On average, OvrPwr was earning around $20 a month, which was still quite a massive loss — but I soon came to realize this may have been my fault.

How I sold OvrPwr for $1500

After running OvrPwr for 3 years, but truly committing to it for 8 months, I had made the decision to sell it. Some months I was getting 1800 views a month, but sometimes I was only getting 900 views a month, but averaged out to be around 1500 views a month.

I spoke to my writer and asked what he thought to sell the site. This is a hard decision because the writer would normally lose their job with this, but thankfully I was able to re-purpose the role for my other projects.

We had decided that if we couldn’t push OvrPwr over the 2000 views line, then it was more of a wallet drain and pain-point for myself, then it was only best to let someone else deal with it. OvrPwr was my baby and was something I had really committed to, and had devotion towards but sometimes, the business way is not always the nicest way.

Similarly, to the sale of TechQuack, I decided to sell OvrPwr over on Flippa. Flippa is a great, but slightly expensive place to post websites, domains and apps to get in front of hundreds of thousands of buyers who will have expertise in the category.

Flippa charged me $29 + 10% After Sale Fee ($150 on sale completion), but was an easy-to-list and easy to use experience which is great, as it takes maybe 5–10 minutes to list. Within 24-hours, I had 3 offers for OvrPwr. I had listed it at a $2000 buy-it-now price, but bidding at $800. One offer was for $1000, another for $850, and one at $1100.

To me, these offers were low, but the problem was — I was losing more money than I was gaining and these values would actually save money and relieve some weight from my shoulders.

I countered the offer at $1100 for $1600, before they countered for $1250, and I made one last counter offer for $1500. This offer was accepted by the buyer, and within a few days — I was paid directly into my bank account and the transfer process was easy. I gave the buyer the account details and pushed the domain via. Namecheap.

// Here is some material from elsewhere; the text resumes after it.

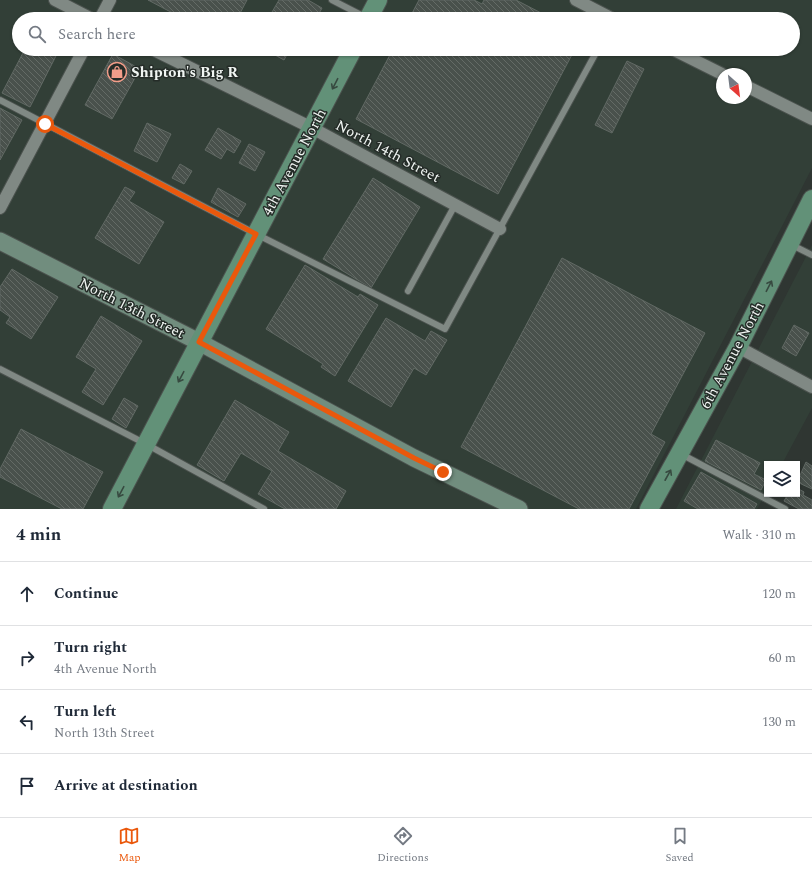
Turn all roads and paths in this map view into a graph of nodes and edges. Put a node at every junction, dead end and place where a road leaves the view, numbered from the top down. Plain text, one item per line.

What I would do differently next time?

If I was ever to create another site like OvrPwr, and will probably use some of these tips going forward with my other projects. I feel like next time, I need to;

  • Focus on Keywords (Low Difficulty, Low Traffic Keywords).
  • Build Backlinks Early On
  • Write a “Content Plan” and “Content Creation Guide” for any Writers
  • Commit to it, and don’t give up when it’s not fast-growth.

Keywords are massively important, even if they’re easy to rank and only bring in 10 views per month, this is still worth it because it’s a rank that you can hold if you’re early. This was massively important for OvrPwr’s initial growth.

Backlinks are essential to DR, and as mentioned earlier, the higher your DR, the easier it is to rank higher on Google, but it’s not essential. Backlinks and guest posting for other people will be the best way to gain these backlinks.

When I tried to help my writer get started, with a creation guide and some titles and keywords in a list — this would’ve made content creation 10x faster, and a lot easier for my writer. This is also a massive help for when you have duplicate content, separate from WordPress.

Don’t. Give. Up. I need to not give up when the views are low because in a few months of work it could be 500–1000 views a month, or maybe more and will be well worth the initial 3-month struggle.

In conclusion, OvrPwr was my baby-site, that I did put a lot of effort and heart into, and even though it was losing me money — OvrPwr was definitely a massive learning curve for me, and I’ve gained endless experience and a writer who can help me with more projects going forward. The buyer of OvrPwr has a track record of taking these sites and making them into amazing sites, so no doubt that you might be seeing OvrPwr on a search near you, sometime soon.